If someone is touching the line I wouldn't call it. If someone is stepping way over the line (I've seen people step 2 1/2 feet into the court), I will call them out and tell them not to do that.
In the 2013 "Friend at Court" rule book, I found this on page 13:
"When may the receiver or the receiver’s partner call
foot faults? The receiver or the receiver’s partner may call foot faults only after
all reasonable efforts such as warning the server and attempting to get an
official to the court have failed and the foot faulting is so flagrant as to be clearly
perceptible from the receiver’s side."
So it appears that the players calling a foot fault is a last ditch effort. USTA prefers that an official should call a foot fault. Players can only call it if it is "so obvious". And, you should warn your opponents first... perhaps during the change over.
You know, like "hey, I noticed you foot faulted a couple of times."
Yes, that's the rule in America, but elsewhere if there is no official you either have to live with it, persuade the other fellow he has a problem or steal the same amount of advantage for yourself.
You are telling me that if someone decided to set up 3 feet inside the court to serve that outside of the US there is no recourse at all within the rules? I just can't believe that could possibly be true.
No, you can call a linesman over.
By the way, I don't actually foot fault and since I don't serve and volley would actually prefer not to get too far in.
If not serving and volleying was the determining factor for foot faults, no one on tour would foot fault anymore and, and clearly they do get called occasionally. I'm not saying you foot fault, I have no idea if you do and don't care, but don't use flawed logic to try to convince us (or me at least).
1. I don't actually foot fault (might be innaccurate but I don't think so)

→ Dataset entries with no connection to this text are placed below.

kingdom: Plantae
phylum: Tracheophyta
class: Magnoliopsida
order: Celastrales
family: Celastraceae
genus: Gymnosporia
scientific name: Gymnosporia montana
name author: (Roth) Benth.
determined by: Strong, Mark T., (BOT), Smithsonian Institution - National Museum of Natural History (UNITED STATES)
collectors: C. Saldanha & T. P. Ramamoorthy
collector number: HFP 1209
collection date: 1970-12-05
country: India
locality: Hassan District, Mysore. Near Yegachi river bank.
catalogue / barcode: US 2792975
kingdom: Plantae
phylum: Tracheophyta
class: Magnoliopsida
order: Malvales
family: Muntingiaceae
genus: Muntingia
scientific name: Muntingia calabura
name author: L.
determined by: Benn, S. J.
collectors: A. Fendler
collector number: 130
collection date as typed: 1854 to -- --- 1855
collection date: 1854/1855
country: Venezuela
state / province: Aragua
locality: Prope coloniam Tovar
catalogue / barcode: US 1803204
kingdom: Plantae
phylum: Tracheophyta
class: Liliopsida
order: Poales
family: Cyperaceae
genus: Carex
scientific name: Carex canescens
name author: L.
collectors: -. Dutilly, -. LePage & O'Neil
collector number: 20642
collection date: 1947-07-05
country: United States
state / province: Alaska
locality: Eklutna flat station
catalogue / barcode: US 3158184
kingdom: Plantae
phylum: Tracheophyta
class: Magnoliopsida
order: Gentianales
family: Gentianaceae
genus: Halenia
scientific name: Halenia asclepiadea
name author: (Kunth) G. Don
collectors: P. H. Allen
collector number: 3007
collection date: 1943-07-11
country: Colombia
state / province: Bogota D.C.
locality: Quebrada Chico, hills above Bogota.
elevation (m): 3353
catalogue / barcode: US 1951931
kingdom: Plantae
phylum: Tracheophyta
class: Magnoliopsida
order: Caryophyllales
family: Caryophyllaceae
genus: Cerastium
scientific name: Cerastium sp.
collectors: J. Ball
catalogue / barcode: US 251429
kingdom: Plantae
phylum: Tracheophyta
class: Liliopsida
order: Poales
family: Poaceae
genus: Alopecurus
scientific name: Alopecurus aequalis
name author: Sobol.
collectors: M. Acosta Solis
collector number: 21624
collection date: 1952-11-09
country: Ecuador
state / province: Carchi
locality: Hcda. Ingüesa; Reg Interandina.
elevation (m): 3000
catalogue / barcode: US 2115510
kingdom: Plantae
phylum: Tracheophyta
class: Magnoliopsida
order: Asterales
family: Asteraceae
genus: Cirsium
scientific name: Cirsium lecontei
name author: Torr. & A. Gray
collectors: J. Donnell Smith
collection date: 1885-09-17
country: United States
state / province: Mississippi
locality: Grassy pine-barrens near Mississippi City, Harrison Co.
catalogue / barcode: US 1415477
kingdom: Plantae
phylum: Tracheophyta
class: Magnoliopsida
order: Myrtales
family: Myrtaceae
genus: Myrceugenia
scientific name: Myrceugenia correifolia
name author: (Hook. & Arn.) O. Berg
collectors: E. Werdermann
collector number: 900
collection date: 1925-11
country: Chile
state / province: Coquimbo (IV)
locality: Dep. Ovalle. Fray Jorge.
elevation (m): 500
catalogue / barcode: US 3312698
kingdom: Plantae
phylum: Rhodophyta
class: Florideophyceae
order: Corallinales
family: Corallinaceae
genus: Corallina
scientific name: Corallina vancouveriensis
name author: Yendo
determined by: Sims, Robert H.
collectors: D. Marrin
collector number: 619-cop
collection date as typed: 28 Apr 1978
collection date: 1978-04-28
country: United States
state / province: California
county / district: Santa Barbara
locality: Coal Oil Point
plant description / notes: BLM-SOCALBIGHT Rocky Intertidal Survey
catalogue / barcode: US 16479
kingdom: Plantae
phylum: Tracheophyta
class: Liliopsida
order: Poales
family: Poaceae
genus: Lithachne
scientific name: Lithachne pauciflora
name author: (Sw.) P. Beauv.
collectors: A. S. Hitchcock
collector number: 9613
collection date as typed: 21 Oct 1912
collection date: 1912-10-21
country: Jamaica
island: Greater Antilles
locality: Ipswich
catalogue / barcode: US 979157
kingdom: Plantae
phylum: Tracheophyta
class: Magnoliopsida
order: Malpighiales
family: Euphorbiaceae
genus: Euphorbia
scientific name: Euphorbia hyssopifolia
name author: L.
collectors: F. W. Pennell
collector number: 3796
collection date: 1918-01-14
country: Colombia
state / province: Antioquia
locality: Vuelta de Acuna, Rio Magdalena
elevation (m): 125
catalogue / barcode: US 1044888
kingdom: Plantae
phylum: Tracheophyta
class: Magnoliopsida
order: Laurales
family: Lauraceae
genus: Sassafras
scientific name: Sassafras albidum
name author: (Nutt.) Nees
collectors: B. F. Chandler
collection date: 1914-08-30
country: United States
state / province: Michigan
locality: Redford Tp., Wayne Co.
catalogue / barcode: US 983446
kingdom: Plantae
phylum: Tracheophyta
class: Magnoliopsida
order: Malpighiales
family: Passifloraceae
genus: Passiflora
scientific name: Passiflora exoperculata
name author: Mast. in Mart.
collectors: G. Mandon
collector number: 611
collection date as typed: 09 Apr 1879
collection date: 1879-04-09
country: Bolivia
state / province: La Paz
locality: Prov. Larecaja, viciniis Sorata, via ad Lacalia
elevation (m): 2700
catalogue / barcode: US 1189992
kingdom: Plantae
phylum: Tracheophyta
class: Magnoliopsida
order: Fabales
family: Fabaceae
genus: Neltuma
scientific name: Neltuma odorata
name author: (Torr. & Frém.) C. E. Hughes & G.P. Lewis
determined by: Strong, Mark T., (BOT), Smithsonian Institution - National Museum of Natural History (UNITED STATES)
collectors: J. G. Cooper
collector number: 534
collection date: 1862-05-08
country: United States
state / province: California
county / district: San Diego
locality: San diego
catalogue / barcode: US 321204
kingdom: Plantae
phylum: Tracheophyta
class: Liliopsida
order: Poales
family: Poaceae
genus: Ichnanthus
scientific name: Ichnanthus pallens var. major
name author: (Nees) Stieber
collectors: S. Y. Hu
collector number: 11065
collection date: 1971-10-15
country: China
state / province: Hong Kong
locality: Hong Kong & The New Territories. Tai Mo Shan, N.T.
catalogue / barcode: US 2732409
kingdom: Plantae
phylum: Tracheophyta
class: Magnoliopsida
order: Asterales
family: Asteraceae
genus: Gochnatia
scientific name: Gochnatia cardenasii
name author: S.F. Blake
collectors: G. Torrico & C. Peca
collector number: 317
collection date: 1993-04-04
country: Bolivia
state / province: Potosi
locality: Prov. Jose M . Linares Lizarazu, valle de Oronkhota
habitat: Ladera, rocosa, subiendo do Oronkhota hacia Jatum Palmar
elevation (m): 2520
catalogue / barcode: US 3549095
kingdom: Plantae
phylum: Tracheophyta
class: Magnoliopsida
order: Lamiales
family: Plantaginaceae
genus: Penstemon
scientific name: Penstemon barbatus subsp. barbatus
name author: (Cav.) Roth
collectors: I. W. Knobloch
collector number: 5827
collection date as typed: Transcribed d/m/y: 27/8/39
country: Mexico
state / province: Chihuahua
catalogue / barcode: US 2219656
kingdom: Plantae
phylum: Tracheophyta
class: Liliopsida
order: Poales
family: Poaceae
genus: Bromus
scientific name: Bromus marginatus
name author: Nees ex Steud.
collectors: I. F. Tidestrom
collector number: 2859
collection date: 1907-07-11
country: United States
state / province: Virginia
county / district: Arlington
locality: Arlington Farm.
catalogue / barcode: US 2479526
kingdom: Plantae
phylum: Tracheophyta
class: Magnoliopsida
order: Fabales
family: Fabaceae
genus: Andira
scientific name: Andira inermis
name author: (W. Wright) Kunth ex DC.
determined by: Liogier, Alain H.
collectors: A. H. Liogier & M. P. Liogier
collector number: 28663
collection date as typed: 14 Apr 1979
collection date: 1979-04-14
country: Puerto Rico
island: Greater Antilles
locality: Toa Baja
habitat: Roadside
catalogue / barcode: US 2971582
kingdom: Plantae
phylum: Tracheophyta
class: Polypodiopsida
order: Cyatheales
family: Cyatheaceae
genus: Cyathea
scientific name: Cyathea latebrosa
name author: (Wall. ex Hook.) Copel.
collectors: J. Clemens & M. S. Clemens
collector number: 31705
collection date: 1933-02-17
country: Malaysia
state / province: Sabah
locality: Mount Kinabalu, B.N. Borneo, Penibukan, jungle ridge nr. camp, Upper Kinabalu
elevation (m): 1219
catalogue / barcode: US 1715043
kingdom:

Although I'm usually a very generous opponent, I find chronic and eggregious foot-faulters intolerable. I'll let it go for one game, then mention it to the server or his partner at the next change over (note: this pertains to dubs only; you really can't judge foot faults accurately enough to enforce them in singles). Foot faulting is sloppy technique too often used to gain an unfair advantage. I don't believe it's gamesmanship on my part to mention it.
This is a flawed logic. You admit you are not sure, so you can't declare that you don't foot fault.
If you have ANY foot shift during your service motion and you like to toe the line at address, more likely than not you foot fault and you probably don't even realize it. The only time I see guys don't foot fault at all are when they never shuffle their feet before the contact.
Please. If my partner is FFing (or grunting, or returning obvious faults, or calling lines badly), please do not drag me into it. Complain to her directly.
I'm not about to take your side or get involved or scold my partner or call her out. All you'll get out of me is a shrug and maybe some WTF hands.
In truth there is no way to be sure without looking at your feet so yes maybe that statement was flawed logic.
I have a very compact service motion and it is actually very likely that I don't foot fault. The only motion I make with my feet is a very short step bringing my back foot to my front foot which doesn't move as I am too old to jump. I'd also add that I recently played someone who watched for this who commented I was the first person he had played in a long while that didn't foot fault.
I know you don't feel it, but every person who foot faults believe they don't foot fault either.